And so do I. I got introduced to this series of books retold in the language of "Scots" by my boss at work who said that he and his son liked the gruffalo in scots. My son loves the descriptive words and loves guessing (correctly most of the time) what the words mean. Neb for nose, een for eyes, plook for spot and so on. Mainly because he knows the original books off by heart mostly. We also like getting his mum to read it as even though she is Scottish her scottish accent is awful. Hahaha. Get this and the gruffalo in scots and you won't be disappointed. Also the roald dahl books translated into scots are also really funny. I'm an Aberdonian born and bred by the way. Stand Free!

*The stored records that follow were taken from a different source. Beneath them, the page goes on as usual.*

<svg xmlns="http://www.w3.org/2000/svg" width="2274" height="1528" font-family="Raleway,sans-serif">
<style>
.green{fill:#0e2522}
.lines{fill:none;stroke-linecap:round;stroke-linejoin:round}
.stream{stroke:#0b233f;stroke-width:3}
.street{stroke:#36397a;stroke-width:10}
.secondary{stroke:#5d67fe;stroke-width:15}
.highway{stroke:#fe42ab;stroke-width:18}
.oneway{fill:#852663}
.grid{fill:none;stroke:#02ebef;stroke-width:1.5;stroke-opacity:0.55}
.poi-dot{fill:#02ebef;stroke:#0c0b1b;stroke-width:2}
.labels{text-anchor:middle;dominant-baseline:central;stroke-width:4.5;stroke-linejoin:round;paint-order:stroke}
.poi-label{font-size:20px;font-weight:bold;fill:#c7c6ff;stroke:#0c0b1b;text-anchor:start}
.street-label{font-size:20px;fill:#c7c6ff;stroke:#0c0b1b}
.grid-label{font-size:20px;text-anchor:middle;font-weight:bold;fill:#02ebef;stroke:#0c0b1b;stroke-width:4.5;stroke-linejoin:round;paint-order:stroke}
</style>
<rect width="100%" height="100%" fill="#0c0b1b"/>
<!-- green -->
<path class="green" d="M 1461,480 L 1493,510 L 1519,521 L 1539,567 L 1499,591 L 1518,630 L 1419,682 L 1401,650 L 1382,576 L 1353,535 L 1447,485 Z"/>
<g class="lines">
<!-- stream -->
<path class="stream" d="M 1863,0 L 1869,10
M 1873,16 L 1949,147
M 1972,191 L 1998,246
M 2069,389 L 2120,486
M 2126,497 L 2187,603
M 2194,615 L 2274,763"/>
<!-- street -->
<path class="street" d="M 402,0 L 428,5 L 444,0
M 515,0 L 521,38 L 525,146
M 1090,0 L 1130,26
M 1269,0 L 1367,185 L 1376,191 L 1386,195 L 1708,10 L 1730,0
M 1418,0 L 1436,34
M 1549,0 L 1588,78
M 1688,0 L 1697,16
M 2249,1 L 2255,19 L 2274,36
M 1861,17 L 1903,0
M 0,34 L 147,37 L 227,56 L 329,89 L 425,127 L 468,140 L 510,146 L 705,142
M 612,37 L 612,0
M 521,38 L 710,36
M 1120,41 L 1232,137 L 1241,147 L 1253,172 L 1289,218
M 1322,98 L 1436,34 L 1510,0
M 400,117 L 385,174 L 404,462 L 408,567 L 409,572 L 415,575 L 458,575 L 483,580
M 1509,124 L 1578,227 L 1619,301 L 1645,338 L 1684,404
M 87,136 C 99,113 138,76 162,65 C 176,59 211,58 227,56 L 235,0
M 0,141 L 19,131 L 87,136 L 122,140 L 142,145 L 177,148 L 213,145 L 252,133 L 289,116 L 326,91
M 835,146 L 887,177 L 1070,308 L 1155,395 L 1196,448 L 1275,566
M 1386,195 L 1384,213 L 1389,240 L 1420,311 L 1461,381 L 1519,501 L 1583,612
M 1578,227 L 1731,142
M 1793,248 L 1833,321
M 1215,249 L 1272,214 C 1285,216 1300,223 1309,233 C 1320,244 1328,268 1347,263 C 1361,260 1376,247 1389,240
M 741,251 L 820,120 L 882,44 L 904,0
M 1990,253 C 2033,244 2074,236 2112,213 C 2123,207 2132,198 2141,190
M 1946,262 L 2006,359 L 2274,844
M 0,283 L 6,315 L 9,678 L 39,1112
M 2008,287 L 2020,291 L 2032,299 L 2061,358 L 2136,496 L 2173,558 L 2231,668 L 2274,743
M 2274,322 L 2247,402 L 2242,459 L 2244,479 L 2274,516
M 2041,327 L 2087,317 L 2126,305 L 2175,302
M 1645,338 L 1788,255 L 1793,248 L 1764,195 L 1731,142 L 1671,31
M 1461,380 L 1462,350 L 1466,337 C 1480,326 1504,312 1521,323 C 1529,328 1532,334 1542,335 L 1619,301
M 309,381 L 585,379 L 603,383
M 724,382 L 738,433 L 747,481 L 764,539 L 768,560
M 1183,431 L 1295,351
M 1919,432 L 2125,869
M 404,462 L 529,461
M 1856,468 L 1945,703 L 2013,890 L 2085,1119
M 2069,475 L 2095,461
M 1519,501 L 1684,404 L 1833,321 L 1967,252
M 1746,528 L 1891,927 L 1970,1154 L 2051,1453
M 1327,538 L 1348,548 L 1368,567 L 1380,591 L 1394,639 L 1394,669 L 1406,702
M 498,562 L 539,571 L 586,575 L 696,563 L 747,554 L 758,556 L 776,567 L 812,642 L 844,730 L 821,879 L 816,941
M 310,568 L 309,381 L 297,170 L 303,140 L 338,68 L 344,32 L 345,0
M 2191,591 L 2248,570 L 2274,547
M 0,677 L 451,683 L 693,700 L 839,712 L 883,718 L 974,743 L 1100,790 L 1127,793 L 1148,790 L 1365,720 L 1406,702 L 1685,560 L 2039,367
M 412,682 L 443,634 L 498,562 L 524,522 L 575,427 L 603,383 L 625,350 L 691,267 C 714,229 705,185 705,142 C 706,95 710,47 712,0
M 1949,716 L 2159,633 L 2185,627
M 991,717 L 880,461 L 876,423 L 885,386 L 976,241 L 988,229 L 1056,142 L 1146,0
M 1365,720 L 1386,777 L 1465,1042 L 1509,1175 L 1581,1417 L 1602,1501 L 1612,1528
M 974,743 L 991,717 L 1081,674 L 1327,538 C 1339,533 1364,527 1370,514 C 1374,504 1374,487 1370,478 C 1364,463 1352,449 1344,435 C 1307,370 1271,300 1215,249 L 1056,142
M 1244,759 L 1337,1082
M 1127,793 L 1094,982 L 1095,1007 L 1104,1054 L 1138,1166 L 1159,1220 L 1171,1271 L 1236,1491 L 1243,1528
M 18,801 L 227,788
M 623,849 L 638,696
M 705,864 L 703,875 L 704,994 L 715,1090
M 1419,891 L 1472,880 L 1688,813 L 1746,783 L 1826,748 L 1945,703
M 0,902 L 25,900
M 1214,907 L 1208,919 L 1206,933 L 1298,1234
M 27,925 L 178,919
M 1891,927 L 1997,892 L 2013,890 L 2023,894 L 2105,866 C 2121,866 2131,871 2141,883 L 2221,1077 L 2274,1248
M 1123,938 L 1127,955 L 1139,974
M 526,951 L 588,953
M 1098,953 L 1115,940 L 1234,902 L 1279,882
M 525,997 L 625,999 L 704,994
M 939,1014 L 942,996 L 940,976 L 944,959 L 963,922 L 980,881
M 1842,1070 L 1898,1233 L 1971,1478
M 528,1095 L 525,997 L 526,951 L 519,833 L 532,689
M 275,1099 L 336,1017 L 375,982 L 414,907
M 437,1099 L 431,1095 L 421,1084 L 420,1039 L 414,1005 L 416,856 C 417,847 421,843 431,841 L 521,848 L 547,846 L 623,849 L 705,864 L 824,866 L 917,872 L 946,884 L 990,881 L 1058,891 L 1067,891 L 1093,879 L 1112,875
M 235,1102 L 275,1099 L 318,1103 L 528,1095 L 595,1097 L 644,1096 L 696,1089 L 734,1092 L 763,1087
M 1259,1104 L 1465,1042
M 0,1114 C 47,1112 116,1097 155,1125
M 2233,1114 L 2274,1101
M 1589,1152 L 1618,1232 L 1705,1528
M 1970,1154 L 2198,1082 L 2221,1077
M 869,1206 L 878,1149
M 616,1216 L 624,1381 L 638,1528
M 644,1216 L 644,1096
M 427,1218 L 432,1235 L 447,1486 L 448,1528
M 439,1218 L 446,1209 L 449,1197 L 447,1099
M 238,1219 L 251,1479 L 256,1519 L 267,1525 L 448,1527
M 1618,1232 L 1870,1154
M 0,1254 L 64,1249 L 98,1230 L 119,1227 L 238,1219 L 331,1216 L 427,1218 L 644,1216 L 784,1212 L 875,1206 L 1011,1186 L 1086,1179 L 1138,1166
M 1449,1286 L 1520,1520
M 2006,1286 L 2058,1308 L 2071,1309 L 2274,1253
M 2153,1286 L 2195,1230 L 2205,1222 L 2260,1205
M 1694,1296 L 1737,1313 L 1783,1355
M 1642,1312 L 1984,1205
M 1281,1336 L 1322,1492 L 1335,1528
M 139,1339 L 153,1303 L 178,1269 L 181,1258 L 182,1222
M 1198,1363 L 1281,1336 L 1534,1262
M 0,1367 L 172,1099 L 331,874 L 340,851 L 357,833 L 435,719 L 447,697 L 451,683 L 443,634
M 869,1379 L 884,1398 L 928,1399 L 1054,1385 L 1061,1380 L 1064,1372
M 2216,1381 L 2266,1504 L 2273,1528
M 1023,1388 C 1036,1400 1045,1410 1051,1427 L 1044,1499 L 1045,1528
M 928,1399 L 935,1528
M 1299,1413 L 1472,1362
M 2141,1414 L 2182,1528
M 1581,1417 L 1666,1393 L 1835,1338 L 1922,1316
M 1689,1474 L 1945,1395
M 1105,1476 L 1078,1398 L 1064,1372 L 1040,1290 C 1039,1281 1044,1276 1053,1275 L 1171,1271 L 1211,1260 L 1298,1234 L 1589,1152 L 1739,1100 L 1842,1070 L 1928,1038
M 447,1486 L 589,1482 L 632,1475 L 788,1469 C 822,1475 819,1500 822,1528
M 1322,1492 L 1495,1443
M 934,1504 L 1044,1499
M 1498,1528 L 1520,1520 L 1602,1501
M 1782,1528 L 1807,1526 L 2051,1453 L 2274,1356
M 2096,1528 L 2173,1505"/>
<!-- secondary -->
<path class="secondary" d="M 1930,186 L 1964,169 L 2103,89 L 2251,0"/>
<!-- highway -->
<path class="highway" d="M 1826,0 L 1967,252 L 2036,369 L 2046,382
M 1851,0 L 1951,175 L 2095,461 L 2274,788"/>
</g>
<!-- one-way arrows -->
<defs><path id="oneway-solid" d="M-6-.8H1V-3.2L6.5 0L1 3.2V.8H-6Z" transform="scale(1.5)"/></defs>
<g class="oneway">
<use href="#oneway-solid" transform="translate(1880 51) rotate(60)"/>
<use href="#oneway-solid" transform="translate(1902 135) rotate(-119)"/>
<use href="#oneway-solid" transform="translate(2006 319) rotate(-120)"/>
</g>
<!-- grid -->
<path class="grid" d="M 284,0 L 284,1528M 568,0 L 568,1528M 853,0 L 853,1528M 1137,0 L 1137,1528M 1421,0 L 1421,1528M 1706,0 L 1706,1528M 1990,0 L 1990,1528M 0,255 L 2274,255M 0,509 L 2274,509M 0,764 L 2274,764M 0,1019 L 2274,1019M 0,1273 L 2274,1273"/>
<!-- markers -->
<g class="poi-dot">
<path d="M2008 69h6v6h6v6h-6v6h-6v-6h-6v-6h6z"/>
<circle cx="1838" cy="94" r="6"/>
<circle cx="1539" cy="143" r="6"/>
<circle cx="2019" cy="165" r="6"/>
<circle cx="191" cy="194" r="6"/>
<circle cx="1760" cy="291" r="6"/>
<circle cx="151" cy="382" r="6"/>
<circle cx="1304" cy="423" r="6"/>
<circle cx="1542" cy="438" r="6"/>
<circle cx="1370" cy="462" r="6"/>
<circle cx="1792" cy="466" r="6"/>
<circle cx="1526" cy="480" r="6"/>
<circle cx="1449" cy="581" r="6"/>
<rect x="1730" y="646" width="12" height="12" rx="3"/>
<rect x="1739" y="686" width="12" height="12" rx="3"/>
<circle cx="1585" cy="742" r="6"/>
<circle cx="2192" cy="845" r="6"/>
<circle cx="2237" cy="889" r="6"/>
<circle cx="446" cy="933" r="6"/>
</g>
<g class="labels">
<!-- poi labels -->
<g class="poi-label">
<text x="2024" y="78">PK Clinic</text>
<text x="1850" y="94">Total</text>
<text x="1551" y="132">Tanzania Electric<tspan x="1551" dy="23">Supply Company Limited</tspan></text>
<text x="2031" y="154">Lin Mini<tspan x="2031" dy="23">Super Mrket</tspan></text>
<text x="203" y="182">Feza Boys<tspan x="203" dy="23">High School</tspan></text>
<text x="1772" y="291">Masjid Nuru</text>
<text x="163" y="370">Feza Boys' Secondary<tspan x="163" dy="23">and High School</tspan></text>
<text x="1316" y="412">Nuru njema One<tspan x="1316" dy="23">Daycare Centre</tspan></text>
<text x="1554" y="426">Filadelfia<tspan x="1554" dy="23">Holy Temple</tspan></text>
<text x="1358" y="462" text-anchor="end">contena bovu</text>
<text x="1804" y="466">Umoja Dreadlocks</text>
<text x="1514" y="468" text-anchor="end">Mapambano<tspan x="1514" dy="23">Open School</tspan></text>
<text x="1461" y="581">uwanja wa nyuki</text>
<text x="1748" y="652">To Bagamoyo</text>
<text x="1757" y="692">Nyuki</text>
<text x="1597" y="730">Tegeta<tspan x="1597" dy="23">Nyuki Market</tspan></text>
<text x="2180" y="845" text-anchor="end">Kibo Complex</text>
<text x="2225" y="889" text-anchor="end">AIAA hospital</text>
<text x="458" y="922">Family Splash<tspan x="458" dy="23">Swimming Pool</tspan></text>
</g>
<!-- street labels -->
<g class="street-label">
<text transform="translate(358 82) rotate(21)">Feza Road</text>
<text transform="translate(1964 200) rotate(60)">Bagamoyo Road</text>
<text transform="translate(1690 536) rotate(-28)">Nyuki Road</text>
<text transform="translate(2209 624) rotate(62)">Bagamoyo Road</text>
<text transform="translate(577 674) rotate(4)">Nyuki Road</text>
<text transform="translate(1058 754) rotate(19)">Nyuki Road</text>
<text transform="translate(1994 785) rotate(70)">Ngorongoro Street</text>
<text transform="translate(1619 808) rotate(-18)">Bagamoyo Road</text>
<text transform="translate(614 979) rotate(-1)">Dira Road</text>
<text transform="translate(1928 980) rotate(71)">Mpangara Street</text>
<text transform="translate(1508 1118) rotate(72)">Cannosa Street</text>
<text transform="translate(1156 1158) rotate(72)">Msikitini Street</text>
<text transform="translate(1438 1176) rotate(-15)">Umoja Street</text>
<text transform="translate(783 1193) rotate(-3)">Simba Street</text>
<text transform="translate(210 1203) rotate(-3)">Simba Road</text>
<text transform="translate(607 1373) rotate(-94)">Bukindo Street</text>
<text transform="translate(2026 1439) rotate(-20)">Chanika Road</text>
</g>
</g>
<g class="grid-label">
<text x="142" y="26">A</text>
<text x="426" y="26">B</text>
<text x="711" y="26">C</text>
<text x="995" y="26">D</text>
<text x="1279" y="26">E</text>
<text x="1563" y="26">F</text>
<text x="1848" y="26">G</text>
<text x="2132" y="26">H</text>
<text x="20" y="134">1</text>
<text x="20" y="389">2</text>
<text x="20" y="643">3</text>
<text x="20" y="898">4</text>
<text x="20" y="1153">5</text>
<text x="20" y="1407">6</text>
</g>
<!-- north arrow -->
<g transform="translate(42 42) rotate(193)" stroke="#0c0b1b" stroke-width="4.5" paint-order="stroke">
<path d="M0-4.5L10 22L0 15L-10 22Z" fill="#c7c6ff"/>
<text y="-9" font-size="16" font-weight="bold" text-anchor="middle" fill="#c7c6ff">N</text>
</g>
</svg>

Previously purchased The Gruffalo in Scots to send to England and have done the same with the Gruffalo's Wean although I had difficulty reading the copy I gave to my Grandchildren, but such fun translating.
Living in Scotland -- but not being Scottish -- I have to say that I love this book! I love the idea of it being "translated" in a way that embraces some of the colloquial language that is rarely heard here. We had an elderly friend over for dinner and had her read it to our little one -- it was lovely. We've since given it to a little one -- Scots mum & American dad -- for his 4th birthday, and his parents & grandparents & aunt & uncle could not have been more thrilled with it. This book -- in its Scots version -- is more loved, in my opinion, by adults than by the children, primarily for the appreciation of its intent. That said, I do think it's fun for children to listen to -- the language is interesting, and then there's the matter of trying to figure out what certain things might mean.
If I could give this 10 stars I would, it is really that fabulous!